Haushaltssperre beim Marktanreizprogramm

Der Bund stellt die Förderung klimafreundlicher Heizungen mit sofortiger Wirkung ein. Aufgrund einer Haushaltssperre seien alle Mittel für dieses Jahr bereits aufgebraucht, teilte das Bundesumweltministerium am 3. Mai mit. Neue Anträge von Bauherren und Hausbesitzern zur Förderung von Solarkollektoren, Wärmepumpen oder Biomasseheizungen würden nicht mehr entgegengenommen.

Noch härter trifft es klimafreundliche Kleinkraftwerke. Hier könnten auch bereits vorliegende Anträge aus dem vorigen Jahr nicht mehr bewilligt werden, hieß es. Frühestens 2011 werde es wieder Fördermittel aus der „nationalen Klimaschutzinitiative“ geben. Auch kommunale Klimaprojekte waren aus dem Topf gefördert worden.

Grund für die Einstellung ist eine Haushaltssperre über 115 Millionen Euro.
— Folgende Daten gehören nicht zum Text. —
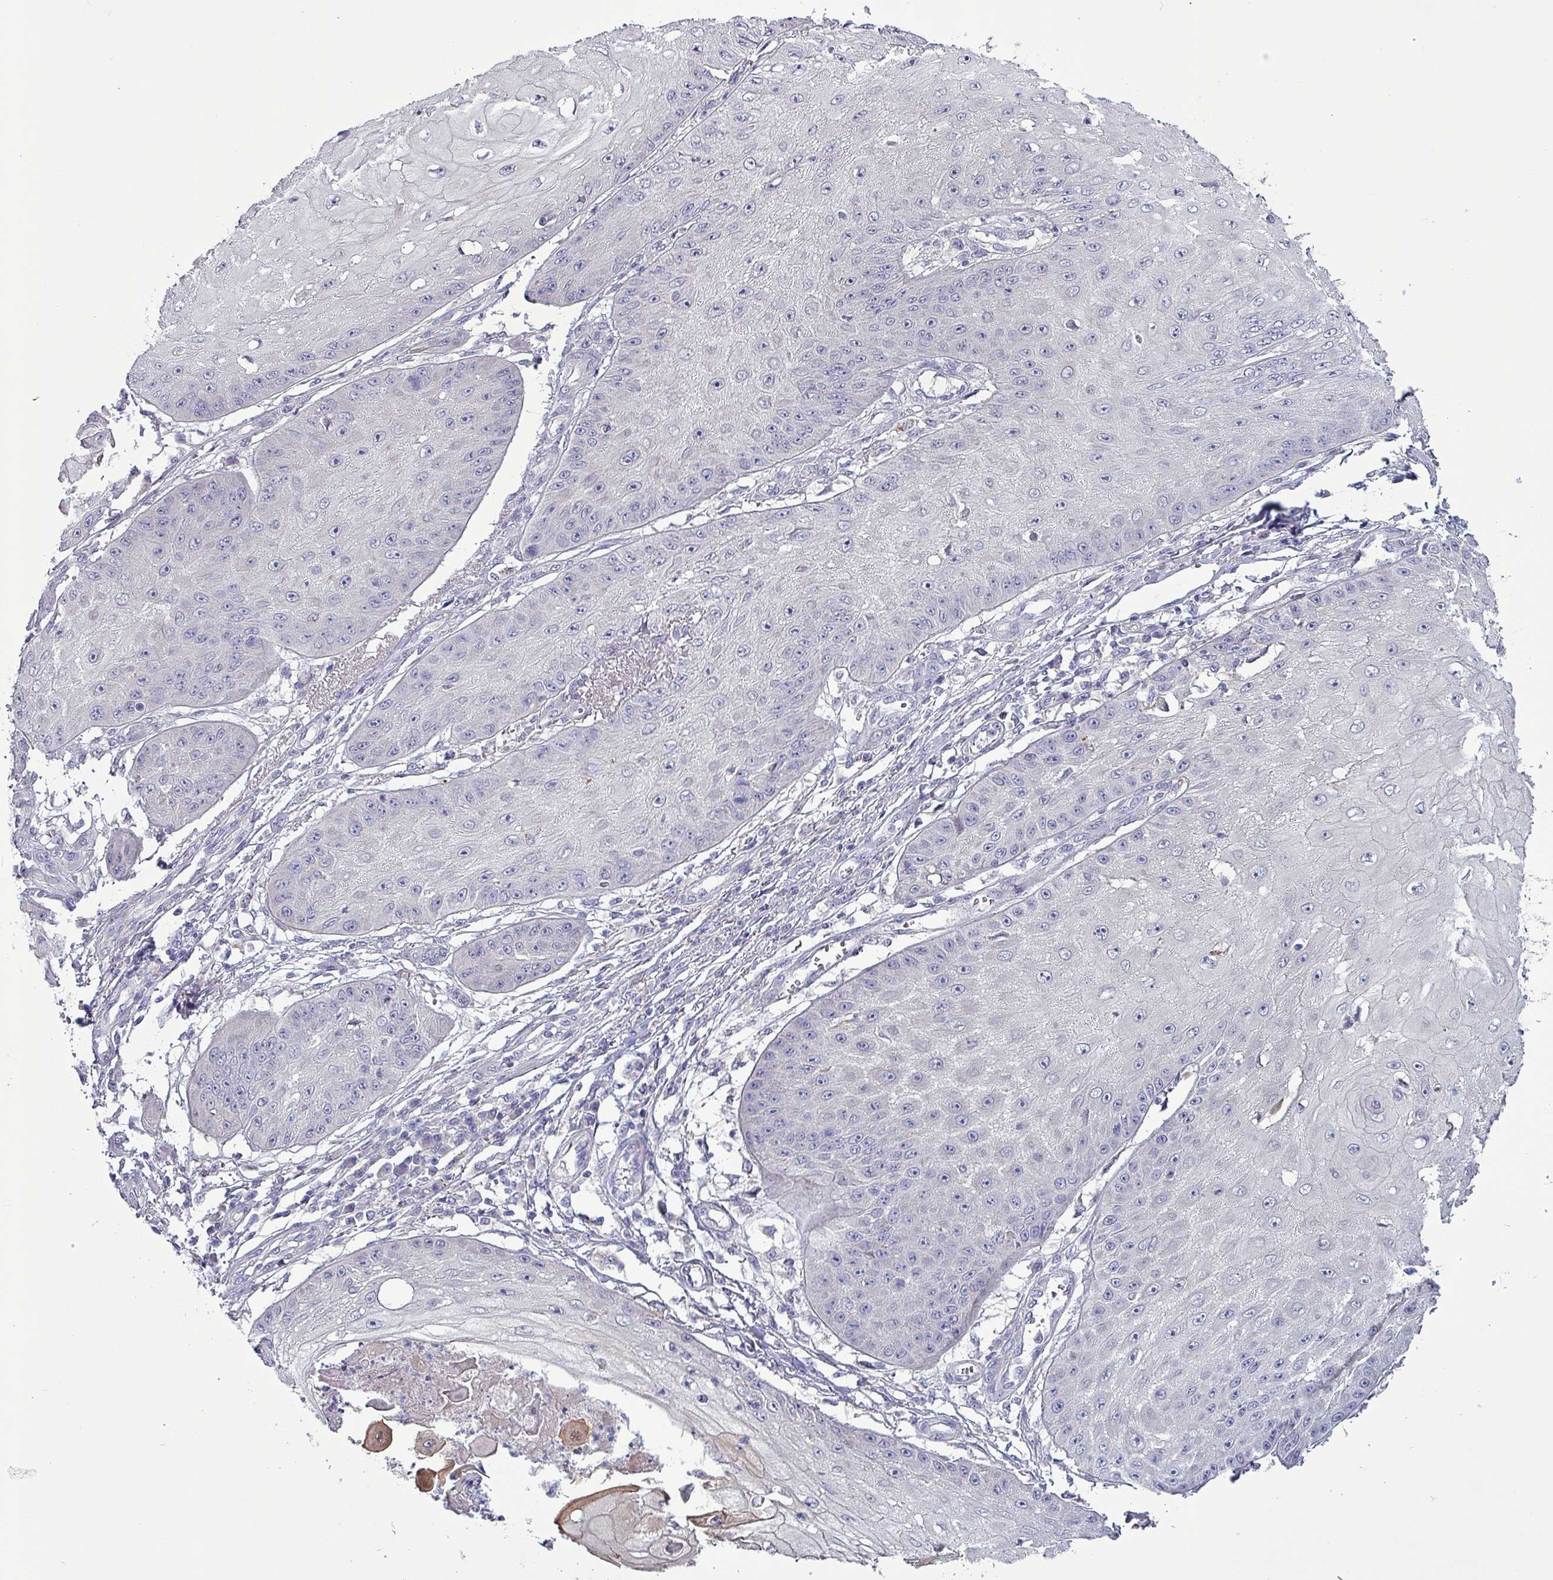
{"staining": {"intensity": "weak", "quantity": "<25%", "location": "cytoplasmic/membranous"}, "tissue": "skin cancer", "cell_type": "Tumor cells", "image_type": "cancer", "snomed": [{"axis": "morphology", "description": "Squamous cell carcinoma, NOS"}, {"axis": "topography", "description": "Skin"}], "caption": "Immunohistochemical staining of skin cancer (squamous cell carcinoma) reveals no significant expression in tumor cells.", "gene": "HSD3B7", "patient": {"sex": "male", "age": 70}}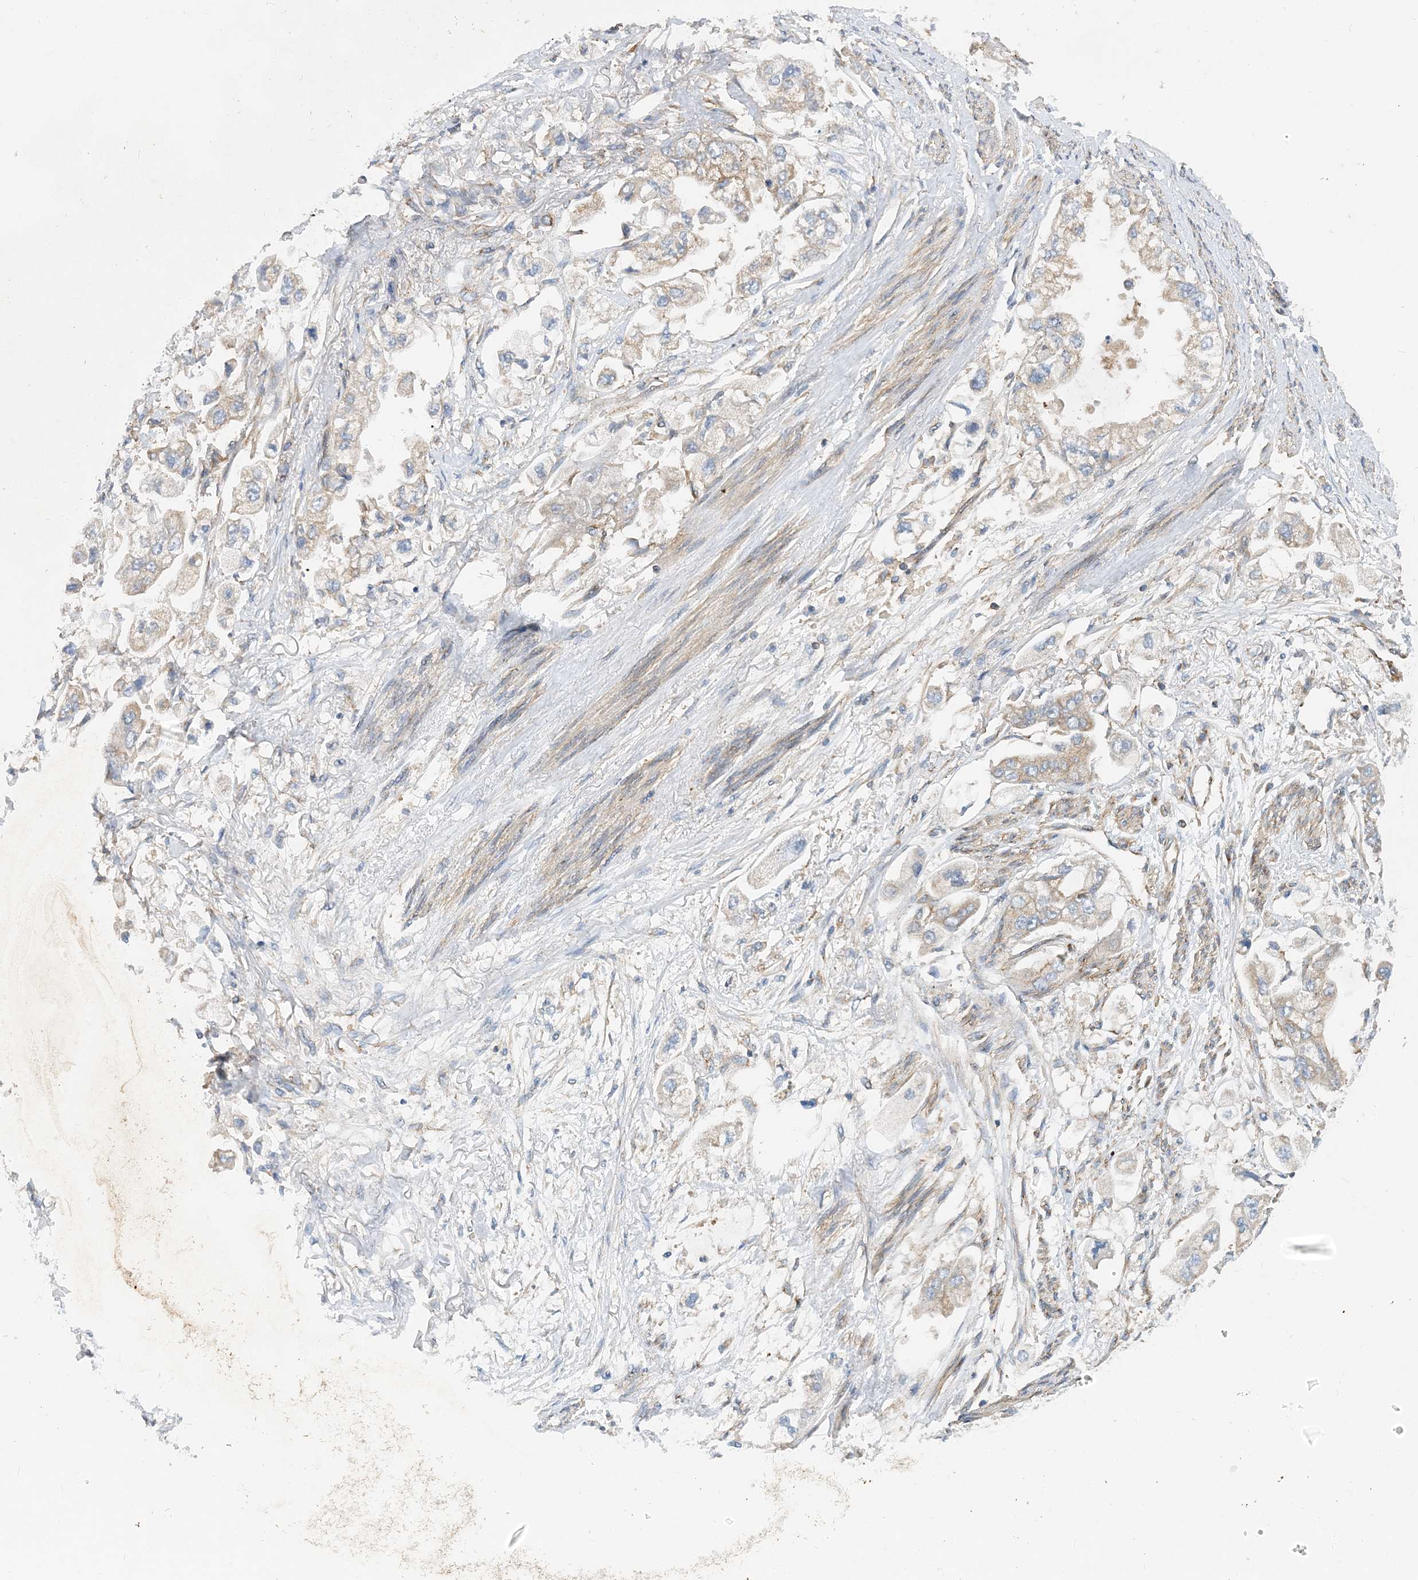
{"staining": {"intensity": "weak", "quantity": "25%-75%", "location": "cytoplasmic/membranous"}, "tissue": "stomach cancer", "cell_type": "Tumor cells", "image_type": "cancer", "snomed": [{"axis": "morphology", "description": "Adenocarcinoma, NOS"}, {"axis": "topography", "description": "Stomach"}], "caption": "Tumor cells demonstrate low levels of weak cytoplasmic/membranous expression in approximately 25%-75% of cells in human stomach adenocarcinoma.", "gene": "SIDT1", "patient": {"sex": "male", "age": 62}}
Zwar hatte sich das Umweltministerium für eine Aufhebung der Sperre eingesetzt und einen entsprechenden Antrag für die Sitzung des Haushaltsausschusses am Mittwoch gestellt. Doch das Bundesfinanzministerium leitete den Antrag nicht an den Ausschuss weiter – ergo kann dieser nicht darüber befinden.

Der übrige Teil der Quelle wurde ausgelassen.